Pada 10 Maret 2024, Kementerian Perdagangan menerapkan kebijakan pembatasan impor melalui Peraturan Menteri Perdagangan (Permendag) Nomor 36 Tahun 2023 yang kemudian diubah menjadi Permendag Nomor 3 Tahun 2024. Langkah ini mendapat tanggapan positif dari Asosiasi Serat dan Benang Filamen Indonesia (APSyFI), yang melihat dampak positif terhadap industri tekstil dalam negeri, meskipun belum secara signifikan.

Ketua Umum APSyFI, Redma Gita Wirawasta, menyatakan bahwa meskipun belum ada peningkatan yang signifikan dalam kinerja industri TPT (tekstil dan produk tekstil), namun trennya mulai menunjukkan kecenderungan positif. Dia menambahkan bahwa kebijakan tersebut telah membawa perubahan dalam pola pesanan produk dalam negeri, terutama di sektor hilir, seperti industri kecil menengah (IKM) garmen konveksi.

Dalam proyeksinya, Redma memperkirakan bahwa peningkatan kinerja di sektor hilir dapat terjadi dalam waktu 2-3 bulan ke depan, sementara untuk sektor hulu, proyeksinya adalah 3-4 bulan ke depan. Dia juga mengungkapkan harapannya bahwa dengan diberlakukannya Peraturan Menteri Perindustrian (Permenperin) Nomor 5 Tahun 2024, impor akan lebih terkendali, sehingga industri TPT dapat pulih pada akhir tahun.

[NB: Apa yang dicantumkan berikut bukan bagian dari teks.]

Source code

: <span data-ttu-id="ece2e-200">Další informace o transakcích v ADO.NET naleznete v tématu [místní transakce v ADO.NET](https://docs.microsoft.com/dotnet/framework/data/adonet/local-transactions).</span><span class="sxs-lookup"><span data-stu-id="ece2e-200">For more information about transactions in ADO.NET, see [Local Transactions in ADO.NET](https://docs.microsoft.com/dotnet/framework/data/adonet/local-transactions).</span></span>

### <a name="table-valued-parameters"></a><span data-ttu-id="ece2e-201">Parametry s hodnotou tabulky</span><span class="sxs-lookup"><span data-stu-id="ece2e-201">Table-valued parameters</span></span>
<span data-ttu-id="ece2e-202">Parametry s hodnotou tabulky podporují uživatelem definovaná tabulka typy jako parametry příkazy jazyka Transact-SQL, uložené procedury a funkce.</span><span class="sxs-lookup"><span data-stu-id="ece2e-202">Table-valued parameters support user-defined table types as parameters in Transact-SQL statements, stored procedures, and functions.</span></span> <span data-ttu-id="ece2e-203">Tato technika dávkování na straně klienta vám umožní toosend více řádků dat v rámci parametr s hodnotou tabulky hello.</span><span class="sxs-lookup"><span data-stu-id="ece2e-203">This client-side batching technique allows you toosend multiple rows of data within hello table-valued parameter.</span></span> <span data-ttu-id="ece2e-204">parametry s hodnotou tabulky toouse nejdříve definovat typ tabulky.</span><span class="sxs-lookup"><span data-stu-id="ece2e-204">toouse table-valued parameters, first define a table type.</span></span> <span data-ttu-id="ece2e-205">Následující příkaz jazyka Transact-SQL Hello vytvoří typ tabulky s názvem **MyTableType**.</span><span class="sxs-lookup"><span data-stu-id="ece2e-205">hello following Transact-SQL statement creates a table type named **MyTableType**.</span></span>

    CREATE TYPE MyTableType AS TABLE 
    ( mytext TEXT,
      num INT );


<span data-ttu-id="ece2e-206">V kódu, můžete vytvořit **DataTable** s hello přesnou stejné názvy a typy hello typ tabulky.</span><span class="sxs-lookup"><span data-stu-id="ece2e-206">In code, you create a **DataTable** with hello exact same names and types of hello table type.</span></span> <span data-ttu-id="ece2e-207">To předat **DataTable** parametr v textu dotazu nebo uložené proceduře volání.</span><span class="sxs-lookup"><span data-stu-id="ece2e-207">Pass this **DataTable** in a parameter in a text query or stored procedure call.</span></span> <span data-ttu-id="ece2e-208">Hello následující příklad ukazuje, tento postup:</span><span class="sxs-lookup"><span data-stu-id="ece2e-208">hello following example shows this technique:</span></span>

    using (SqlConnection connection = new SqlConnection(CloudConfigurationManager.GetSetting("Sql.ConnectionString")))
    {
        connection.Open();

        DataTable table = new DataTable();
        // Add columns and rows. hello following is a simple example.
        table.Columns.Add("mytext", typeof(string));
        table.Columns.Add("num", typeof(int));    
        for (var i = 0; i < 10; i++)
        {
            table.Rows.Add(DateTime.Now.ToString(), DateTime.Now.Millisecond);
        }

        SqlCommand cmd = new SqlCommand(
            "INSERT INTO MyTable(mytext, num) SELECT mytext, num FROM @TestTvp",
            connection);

Meskipun kebijakan ini menuai protes dari sejumlah pihak seperti importir, peritel, pelaku jastip, dan Badan Perlindungan Pekerja Migran Indonesia (BP2MI), Redma menegaskan pentingnya untuk mengikuti aturan dengan tertib. Dia meminta para importir untuk mematuhi segala ketentuan perpajakan dan izin impor, sambil mengimbau mereka untuk mendukung pemerintah dalam menggerakkan perekonomian nasional melalui optimalisasi kinerja industri padat karya.

Dengan demikian, kebijakan pembatasan impor yang diterapkan oleh pemerintah dapat menjadi dorongan positif bagi industri tekstil dalam negeri, memberikan peluang untuk meningkatkan kinerja sektor ini dan mendukung pertumbuhan ekonomi nasional secara keseluruhan.